Она умоляла его, но, видя, что он по-прежнему холоден и безучастен, снова склонила голову. О это смятенное дитя, стоящее перед ним на коленях, такой знакомый аромат юности, который источает эта прелестная головка с завитками светлых волос, похожих на те, что он некогда так безумно целовал. У его любимой, мучительную память о которой не изгладили двадцать лет покаяния, была та же гордая, лилейно изящная линия шеи, то же благоухание юности. Она возродилась, это она, рыдая, умоляет его не губить ее любовь.
По лицу Анжелики вновь заструились слезы, однако она продолжала, желая высказаться до конца:
– Монсеньор, я люблю его, но люблю и благородство его имени, и блеск его богатства, достойного короля… Да, я понимаю, я – никто, ничто, и звать никак, и может показаться, что я хочу заполучить Фелисьена из-за его денег; но ведь правда, я люблю его и за это богатство… Я признаю это, ведь вы должны знать обо мне все… Ах, стать богатой благодаря ему, жить вместе с ним, в неге и роскоши, быть обязанной ему всеми радостями, быть свободной ради нашей любви, не допускать чужих слез и страданий!.. С тех пор как Фелисьен полюбил меня, я вижу себя одетой в парчу, как в старые времена; на шее, на запястьях – сверкающий поток драгоценных камней и жемчуга; у меня есть лошади, кареты, я прогуливаюсь по лесу в сопровождении пажей… При мысли о любимом мне всегда видится этот образ; и я говорю себе, что так и должно быть: он исполнил мое желание стать королевой. Неужто это так нехорошо, монсеньор, – любить его еще больше за то, что он исполнил мои детские мечты, волшебную сказку о чудесном золотом дожде?

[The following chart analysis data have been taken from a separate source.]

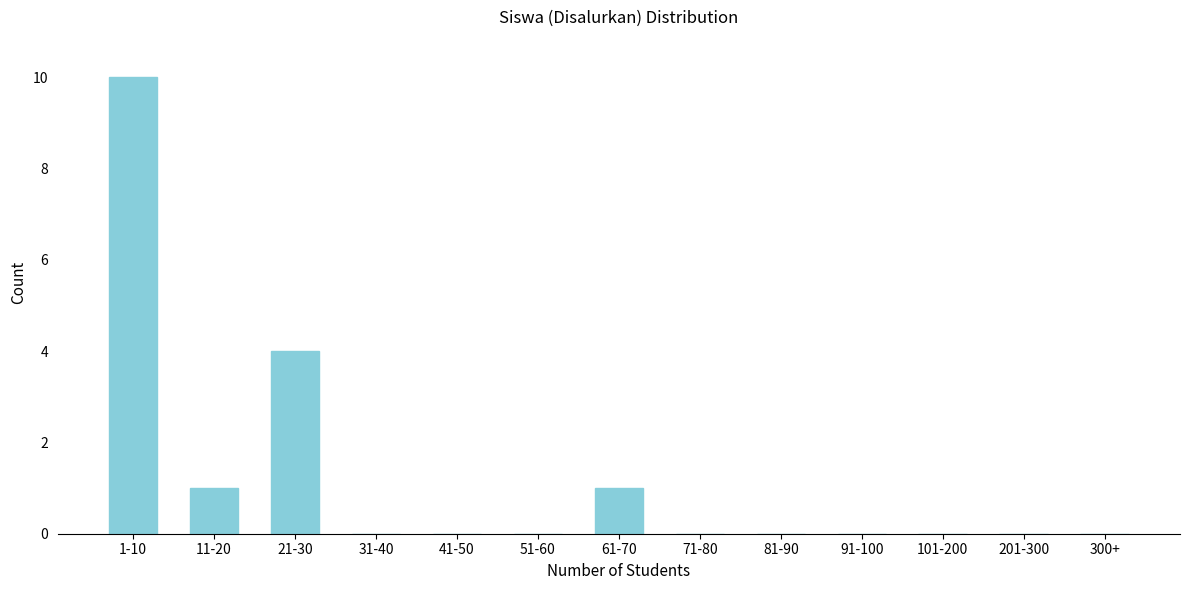

Reading left to right, list all the values displayed in this chart.

1-10=10	11-20=1	21-30=4	31-40=0	41-50=0	51-60=0	61-70=1	71-80=0	81-90=0	91-100=0	101-200=0	201-300=0	300+=0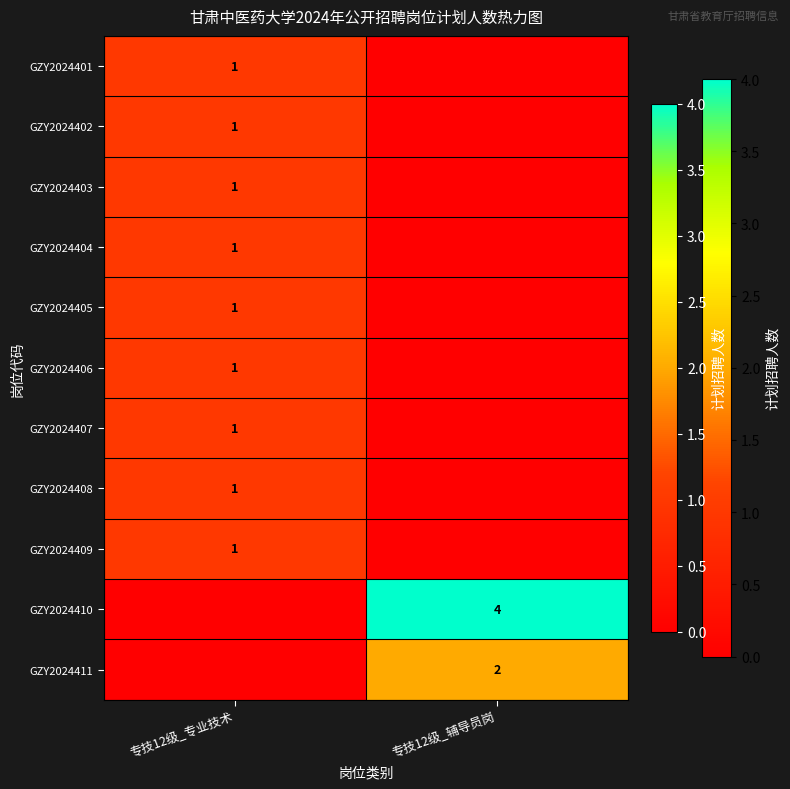

The value of GZY2024408 at 专技12级_专业技术 is 1. True or false?

True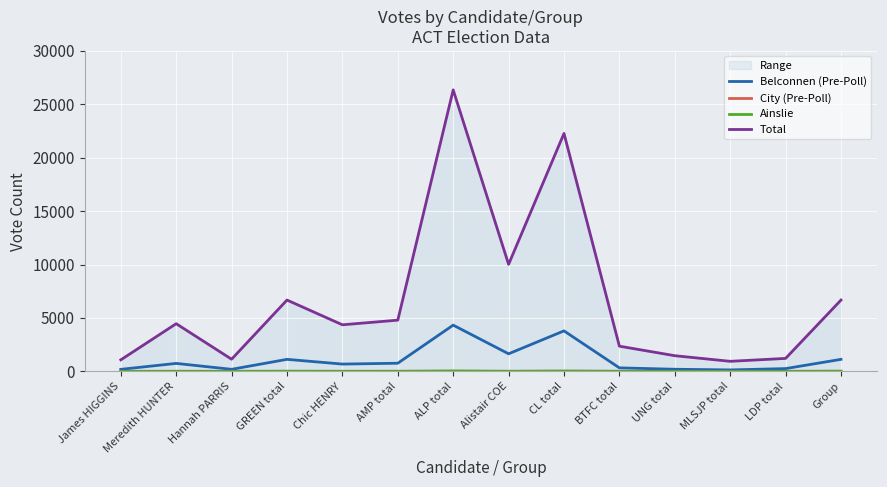

Where is the first local minimum for Ainslie?

Hannah PARRIS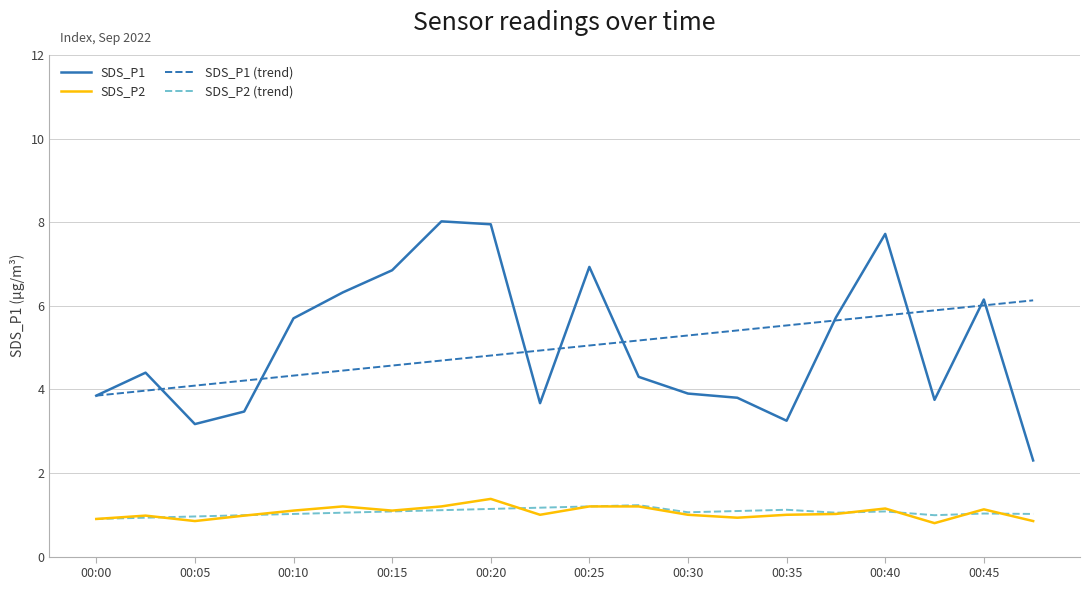

List the series in order of their peak value, highest first.

SDS_P1, SDS_P1 (trend), SDS_P2, SDS_P2 (trend)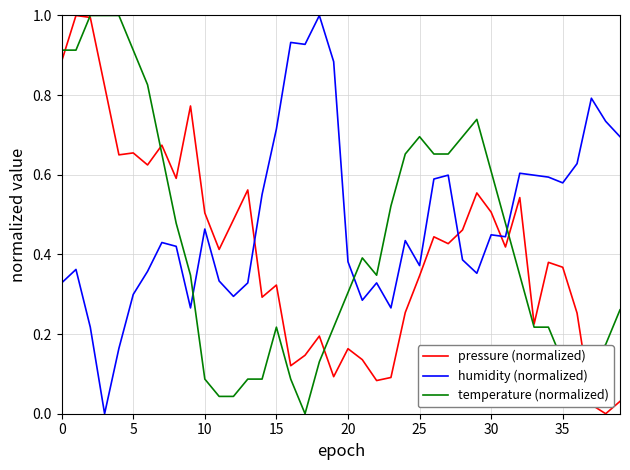

What is the sum of all temperature (normalized) values?

17.4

Монсеньор смотрел на нее: Анжелика стояла, гордо выпрямившись, очаровательная в своей простоте, истинная принцесса. Она действительно напоминала ту, другую: та же нежность цветка, те же нежные слезы, ясные, как улыбка. Она источала пьянящее очарование, он ощутил теплое дуновение, ту самую дрожь воспоминаний, которая заставляла его по ночам, опустившись на молитвенную скамейку, рыдать, нарушая своими стенаниями тишину епископского сада. Накануне он до трех ночи боролся со своими страстями, и эта волнующая любовная история лишь разбередила неизлечимую рану. Но за его бесстрастием трудно было различить какое-то чувство, ничто не выдавало его внутренней борьбы, попыток укротить сердечные порывы. Если рана и кровоточила, никто не видел крови; монсеньор лишь бледнел и становился все более замкнутым.

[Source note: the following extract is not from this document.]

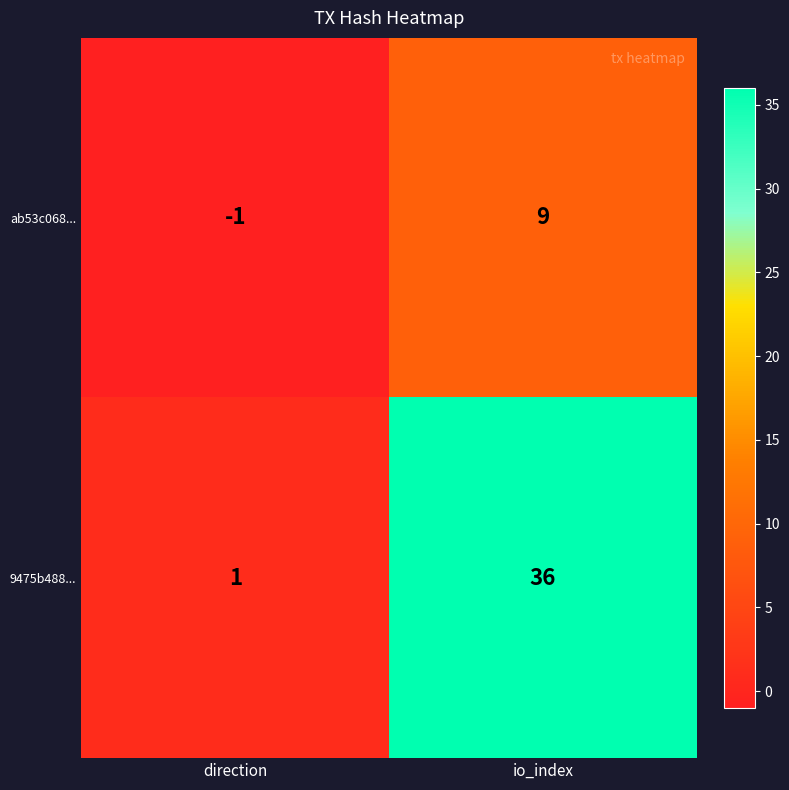

What is the maximum value shown in the chart?

36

Это упорное молчание привело Анжелику в отчаяние, и ее мольба стала еще горячее:
– Я отдаю себя в ваши руки, монсеньор. Сжальтесь и решите мою судьбу.
А он по-прежнему молчал, внушая ей ужас, все более грозный и величественный. Пустынный собор, где в боковых нефах уже сгустилась темнота, а в центре, под высокими сводами, угасал дневной свет, лишь усиливал муки ожидания. В капелле было уже не разглядеть надгробных плит; и только фигура епископа в черной сутане и его продолговатое бледное лицо, казалось, еще сохранили частицу света. Анжелика видела, как блестят его глаза, устремленные на нее. Они сверкали всё ярче. Неужели в них горит гнев?

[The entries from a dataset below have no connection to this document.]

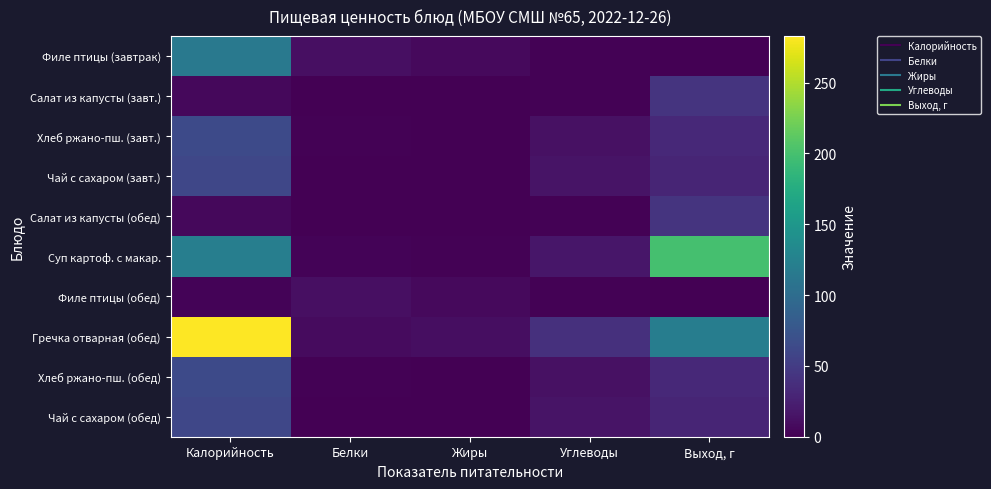

Reading right to left, list all the values displayed in this chart.

Филе птицы (завтрак): Выход, г=1.0	Углеводы=1.6	Жиры=7.4	Белки=12.2	Калорийность=114.6
Салат из капусты (завт.): Выход, г=43.0	Углеводы=2.0	Жиры=0.0	Белки=0.0	Калорийность=6.0
Хлеб ржано-пш. (завт.): Выход, г=33.0	Углеводы=13.0	Жиры=0.0	Белки=2.0	Калорийность=64.0
Чай с сахаром (завт.): Выход, г=29.0	Углеводы=15.0	Жиры=0.0	Белки=0.3	Калорийность=60.0
Салат из капусты (обед): Выход, г=43.0	Углеводы=2.0	Жиры=0.0	Белки=0.0	Калорийность=6.0
Суп картоф. с макар.: Выход, г=200.0	Углеводы=16.8	Жиры=2.0	Белки=2.4	Калорийность=121.6
Филе птицы (обед): Выход, г=1.0	Углеводы=2.0	Жиры=7.0	Белки=12.0	Калорийность=3.0
Гречка отварная (обед): Выход, г=120.0	Углеводы=39.0	Жиры=10.0	Белки=8.0	Калорийность=283.0
Хлеб ржано-пш. (обед): Выход, г=33.0	Углеводы=13.0	Жиры=0.0	Белки=2.0	Калорийность=64.0
Чай с сахаром (обед): Выход, г=29.0	Углеводы=15.0	Жиры=0.0	Белки=0.0	Калорийность=60.0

– Монсеньор, если бы я не пришла, то вечно винила бы себя за то, что мне недостало мужества, за то, что лишила нас обоих счастья… Скажите, умоляю вас, скажите, что я права, что вы согласны!
Что толку спорить с этим ребенком? Он уже объяснил сыну причины своего отказа, этого достаточно. Если он молчит, значит считает, что ему нечего сказать. Анжелика понимала это, она хотела привстать и дотянуться до его рук, чтобы поцеловать их. Но он с силой оттолкнул ее, и она испугалась, заметив, что от внезапного прилива крови его лицо побагровело.
– Монсеньор… Монсеньор…
Наконец он разомкнул губы и вымолвил одно-единственное слово, слово, прежде брошенное сыну:
– Никогда!
И ушел, даже не совершив в тот день молитвы. Тяжелые шаги затихли за колоннами апсиды.
Упав на каменные плиты, Анжелика еще долго рыдала в гулкой тишине пустынного собора.